SOURCE PASSAGE:
- - - - -

All the political uproar of recent years reminds me of what our nation was going through the year after I graduated from high school. As our family sat by the shores of Bugs Island Lake on the border between North Carolina and Virginia, we watched Richard Nixon resign as US president.

All these years later I wonder where we found a portable TV and electrical source to plug into in that campground without electricity. Knowing my dad, he found a way. We may have been on vacation, but we weren’t about to miss one of the defining moments of that era.

As Nixon left the White House, Vice President Gerald Ford was sworn in to replace him. Ford had become VP the year before when Spiro Agnew resigned due to his own scandal.

But the man who could have been president instead of Ford in 1974 had closed that door years before. Mark Hatfield, former governor of Oregon, was just starting a long career as a US senator. He’d been on Nixon’s VP short list in 1968 until Nixon noted Hatfield’s opposition to the Vietnam War and chose Agnew instead. The rest, as they say, is history.

What attracted this Jersey boy to Hatfield, when all I knew of Oregon was Crater Lake, was how deeply committed he was to his faith and how he had attempted to live out that faith as a man of integrity in a politically complicated world. Two of his books, Conflict and Conscience (1971) and Between A Rock and A Hard Place (1976) greatly influenced me in my 20s.

- - - - -

INFORMATION GIVEN:
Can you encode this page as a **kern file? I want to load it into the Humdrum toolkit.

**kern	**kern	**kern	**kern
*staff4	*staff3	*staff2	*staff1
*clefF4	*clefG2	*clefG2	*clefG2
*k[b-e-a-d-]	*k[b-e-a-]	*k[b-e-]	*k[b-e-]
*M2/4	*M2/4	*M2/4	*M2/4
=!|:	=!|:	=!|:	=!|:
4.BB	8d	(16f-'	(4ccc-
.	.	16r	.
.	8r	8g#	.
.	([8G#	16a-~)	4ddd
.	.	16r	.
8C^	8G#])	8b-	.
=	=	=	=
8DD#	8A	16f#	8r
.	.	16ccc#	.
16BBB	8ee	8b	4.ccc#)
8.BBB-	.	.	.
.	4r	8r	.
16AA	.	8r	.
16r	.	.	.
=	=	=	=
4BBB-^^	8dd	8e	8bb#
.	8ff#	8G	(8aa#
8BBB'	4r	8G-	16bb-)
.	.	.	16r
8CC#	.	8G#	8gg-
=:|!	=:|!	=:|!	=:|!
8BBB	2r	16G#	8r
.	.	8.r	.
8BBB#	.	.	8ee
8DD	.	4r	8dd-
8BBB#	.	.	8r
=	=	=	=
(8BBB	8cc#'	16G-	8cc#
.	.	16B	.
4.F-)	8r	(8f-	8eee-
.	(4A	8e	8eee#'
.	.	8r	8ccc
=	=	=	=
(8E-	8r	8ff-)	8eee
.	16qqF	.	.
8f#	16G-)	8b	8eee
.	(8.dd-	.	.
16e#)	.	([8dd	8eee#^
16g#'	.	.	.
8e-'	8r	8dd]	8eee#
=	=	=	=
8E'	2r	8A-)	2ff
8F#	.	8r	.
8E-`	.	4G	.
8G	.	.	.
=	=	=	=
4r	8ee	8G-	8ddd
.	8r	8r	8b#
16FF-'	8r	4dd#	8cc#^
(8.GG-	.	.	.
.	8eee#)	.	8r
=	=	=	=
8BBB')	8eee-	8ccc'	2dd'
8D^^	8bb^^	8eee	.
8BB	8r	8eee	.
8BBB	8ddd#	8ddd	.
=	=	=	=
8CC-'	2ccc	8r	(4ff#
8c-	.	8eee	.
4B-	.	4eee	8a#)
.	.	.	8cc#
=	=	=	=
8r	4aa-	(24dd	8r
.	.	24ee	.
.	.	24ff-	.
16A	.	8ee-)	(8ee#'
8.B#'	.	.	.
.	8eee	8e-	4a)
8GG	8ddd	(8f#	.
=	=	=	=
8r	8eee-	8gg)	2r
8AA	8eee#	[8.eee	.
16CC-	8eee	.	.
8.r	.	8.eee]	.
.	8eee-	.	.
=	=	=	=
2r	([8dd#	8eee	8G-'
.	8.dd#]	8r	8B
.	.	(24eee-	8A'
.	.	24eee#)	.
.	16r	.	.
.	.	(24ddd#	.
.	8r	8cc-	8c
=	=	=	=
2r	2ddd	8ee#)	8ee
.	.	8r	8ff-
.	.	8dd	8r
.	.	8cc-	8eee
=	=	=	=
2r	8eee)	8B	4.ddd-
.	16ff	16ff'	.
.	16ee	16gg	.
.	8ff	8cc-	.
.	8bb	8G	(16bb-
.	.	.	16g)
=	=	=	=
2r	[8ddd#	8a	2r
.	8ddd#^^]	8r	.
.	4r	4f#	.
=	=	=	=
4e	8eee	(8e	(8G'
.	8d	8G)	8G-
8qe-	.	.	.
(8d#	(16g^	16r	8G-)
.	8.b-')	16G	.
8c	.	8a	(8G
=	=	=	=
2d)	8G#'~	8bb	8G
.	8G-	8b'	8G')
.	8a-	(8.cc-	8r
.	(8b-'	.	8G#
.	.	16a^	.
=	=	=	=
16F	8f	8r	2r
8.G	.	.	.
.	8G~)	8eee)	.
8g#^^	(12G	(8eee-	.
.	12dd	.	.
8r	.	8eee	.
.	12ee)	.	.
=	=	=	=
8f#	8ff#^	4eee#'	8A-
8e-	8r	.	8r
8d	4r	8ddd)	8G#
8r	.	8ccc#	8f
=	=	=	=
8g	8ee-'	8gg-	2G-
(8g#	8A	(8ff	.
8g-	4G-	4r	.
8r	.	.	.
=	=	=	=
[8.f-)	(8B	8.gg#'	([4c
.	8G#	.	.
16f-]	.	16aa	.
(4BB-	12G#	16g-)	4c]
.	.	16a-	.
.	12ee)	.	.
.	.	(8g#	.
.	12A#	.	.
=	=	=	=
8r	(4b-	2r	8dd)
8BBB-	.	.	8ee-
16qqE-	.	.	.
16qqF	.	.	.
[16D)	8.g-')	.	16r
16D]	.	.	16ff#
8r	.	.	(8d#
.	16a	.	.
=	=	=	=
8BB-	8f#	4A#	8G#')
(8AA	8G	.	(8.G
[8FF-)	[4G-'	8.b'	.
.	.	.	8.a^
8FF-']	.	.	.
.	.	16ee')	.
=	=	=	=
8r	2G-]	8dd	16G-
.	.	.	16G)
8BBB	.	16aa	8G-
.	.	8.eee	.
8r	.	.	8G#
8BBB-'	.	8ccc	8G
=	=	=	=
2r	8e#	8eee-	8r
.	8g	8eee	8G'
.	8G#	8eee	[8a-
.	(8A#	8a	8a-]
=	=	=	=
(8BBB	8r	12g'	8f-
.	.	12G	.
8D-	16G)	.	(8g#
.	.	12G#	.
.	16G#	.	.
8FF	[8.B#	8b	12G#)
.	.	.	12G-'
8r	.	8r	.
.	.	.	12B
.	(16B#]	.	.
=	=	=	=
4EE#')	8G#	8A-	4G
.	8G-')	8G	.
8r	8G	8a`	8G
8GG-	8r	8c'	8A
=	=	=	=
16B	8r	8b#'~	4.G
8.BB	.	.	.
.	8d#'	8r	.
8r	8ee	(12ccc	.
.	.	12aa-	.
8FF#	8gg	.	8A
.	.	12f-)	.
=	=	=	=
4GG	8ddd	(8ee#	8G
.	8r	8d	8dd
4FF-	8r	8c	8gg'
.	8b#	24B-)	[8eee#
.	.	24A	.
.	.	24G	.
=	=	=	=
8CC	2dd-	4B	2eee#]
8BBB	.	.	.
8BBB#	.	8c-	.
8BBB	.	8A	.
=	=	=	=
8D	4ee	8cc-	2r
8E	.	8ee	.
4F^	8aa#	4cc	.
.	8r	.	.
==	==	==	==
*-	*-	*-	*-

- - - - -

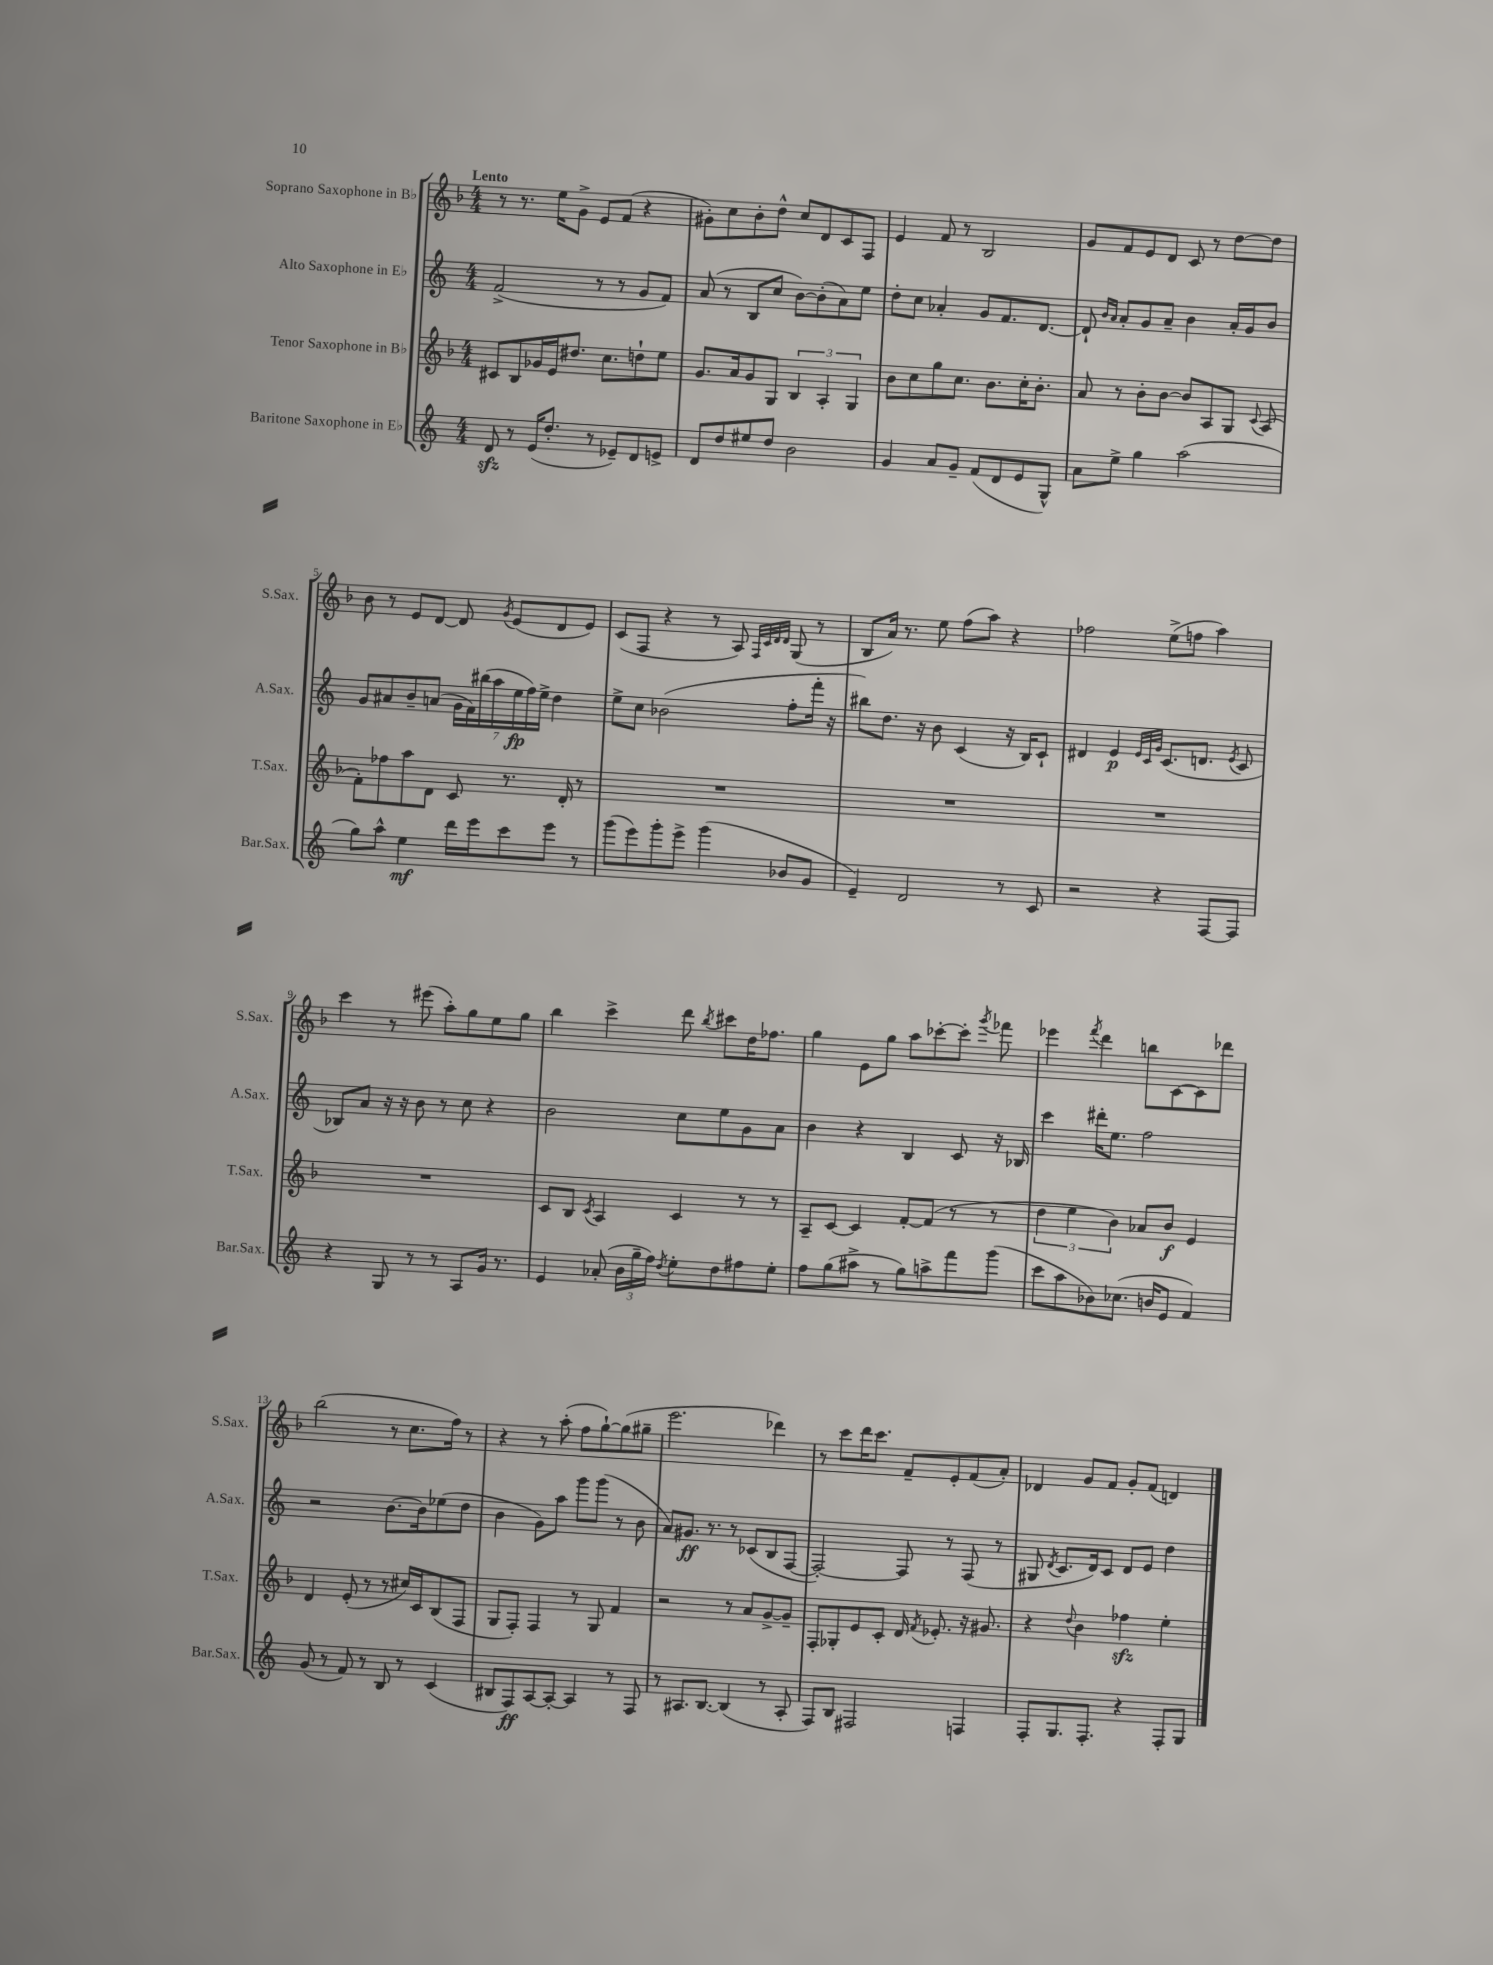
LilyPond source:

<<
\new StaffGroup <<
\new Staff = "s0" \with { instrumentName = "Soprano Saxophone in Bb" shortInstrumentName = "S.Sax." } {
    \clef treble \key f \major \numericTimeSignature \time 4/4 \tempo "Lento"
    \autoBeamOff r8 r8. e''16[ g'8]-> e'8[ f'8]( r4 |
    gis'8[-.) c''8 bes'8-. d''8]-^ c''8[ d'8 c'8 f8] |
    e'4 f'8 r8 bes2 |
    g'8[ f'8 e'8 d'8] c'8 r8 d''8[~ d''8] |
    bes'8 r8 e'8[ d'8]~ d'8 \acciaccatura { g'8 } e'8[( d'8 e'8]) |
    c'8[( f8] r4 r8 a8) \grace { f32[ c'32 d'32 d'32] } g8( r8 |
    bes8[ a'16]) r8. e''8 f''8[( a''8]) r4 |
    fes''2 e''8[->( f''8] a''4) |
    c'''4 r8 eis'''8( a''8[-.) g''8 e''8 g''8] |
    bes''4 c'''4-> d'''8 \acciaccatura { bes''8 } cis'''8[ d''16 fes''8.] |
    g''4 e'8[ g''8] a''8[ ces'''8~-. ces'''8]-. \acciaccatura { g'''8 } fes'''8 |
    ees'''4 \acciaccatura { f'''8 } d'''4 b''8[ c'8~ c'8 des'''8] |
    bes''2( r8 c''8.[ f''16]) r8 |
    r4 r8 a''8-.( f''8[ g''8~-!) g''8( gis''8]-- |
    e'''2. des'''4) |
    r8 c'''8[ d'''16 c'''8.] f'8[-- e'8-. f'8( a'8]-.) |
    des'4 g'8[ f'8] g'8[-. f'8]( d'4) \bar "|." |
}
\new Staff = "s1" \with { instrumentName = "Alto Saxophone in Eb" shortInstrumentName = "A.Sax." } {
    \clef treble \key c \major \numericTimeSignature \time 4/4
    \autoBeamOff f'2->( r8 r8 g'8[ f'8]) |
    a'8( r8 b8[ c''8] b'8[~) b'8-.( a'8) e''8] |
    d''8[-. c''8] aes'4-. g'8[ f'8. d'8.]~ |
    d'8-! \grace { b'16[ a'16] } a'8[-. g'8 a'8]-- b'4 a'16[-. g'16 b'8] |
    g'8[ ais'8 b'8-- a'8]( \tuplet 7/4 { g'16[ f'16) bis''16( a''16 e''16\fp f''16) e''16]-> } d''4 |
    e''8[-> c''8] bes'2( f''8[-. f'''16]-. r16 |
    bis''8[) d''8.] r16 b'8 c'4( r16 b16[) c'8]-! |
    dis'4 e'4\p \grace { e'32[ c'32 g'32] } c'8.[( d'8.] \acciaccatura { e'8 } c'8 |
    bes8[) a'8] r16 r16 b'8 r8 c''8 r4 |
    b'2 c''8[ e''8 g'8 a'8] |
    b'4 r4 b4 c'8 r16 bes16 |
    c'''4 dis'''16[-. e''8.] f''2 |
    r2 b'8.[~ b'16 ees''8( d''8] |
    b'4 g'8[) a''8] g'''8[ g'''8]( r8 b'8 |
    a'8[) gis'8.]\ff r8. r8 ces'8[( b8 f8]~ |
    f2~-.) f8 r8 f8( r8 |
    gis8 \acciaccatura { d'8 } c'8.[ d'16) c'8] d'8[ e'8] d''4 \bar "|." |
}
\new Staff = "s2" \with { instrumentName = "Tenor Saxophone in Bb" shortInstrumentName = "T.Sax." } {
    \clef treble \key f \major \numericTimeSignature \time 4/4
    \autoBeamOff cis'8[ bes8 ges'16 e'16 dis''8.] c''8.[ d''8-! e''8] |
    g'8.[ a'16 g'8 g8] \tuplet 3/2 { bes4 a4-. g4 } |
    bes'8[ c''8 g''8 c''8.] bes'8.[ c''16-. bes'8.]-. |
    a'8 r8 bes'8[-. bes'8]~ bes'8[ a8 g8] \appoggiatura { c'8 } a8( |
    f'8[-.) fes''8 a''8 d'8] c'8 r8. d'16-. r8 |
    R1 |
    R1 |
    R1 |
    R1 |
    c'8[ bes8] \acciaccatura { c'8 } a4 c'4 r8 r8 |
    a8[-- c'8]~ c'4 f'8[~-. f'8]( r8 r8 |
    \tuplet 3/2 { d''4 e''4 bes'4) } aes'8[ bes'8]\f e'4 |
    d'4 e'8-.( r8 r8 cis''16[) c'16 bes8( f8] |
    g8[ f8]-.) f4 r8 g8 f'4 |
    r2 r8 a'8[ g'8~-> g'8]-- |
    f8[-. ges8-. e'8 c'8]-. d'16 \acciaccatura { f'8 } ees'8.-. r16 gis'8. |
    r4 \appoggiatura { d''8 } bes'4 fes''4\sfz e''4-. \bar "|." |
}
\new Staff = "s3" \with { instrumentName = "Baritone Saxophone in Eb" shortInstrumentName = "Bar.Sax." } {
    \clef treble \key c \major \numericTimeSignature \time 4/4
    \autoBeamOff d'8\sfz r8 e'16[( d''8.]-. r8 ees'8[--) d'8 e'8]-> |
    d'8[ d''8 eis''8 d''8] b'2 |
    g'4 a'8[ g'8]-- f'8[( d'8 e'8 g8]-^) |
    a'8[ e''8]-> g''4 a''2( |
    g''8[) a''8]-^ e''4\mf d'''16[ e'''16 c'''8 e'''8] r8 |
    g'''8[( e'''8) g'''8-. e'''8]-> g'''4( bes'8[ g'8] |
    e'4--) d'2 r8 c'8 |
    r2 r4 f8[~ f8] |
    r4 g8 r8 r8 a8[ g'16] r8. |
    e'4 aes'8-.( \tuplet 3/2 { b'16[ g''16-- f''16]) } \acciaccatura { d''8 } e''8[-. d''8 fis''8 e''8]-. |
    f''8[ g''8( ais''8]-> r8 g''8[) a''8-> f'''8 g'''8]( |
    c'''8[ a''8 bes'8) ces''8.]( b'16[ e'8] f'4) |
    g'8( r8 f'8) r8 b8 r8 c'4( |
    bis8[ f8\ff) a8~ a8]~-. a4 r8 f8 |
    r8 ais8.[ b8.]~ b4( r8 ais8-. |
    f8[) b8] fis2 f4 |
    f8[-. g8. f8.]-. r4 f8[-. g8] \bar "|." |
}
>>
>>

- - - - -

DIRECTIONS:
1. List every person named in the Nixon passage.
2. Please transcribe the stretch of the Nixon passage from "All these years" through "say, is history.".
The data come from a separate source.

EXPECTED RESPONSES:
1.
Richard Nixon
Gerald Ford
Spiro Agnew
Mark Hatfield

2.
All these years later I wonder where we found a portable TV and electrical source to plug into in that campground without electricity. Knowing my dad, he found a way. We may have been on vacation, but we weren’t about to miss one of the defining moments of that era.

As Nixon left the White House, Vice President Gerald Ford was sworn in to replace him. Ford had become VP the year before when Spiro Agnew resigned due to his own scandal.

But the man who could have been president instead of Ford in 1974 had closed that door years before. Mark Hatfield, former governor of Oregon, was just starting a long career as a US senator. He’d been on Nixon’s VP short list in 1968 until Nixon noted Hatfield’s opposition to the Vietnam War and chose Agnew instead. The rest, as they say, is history.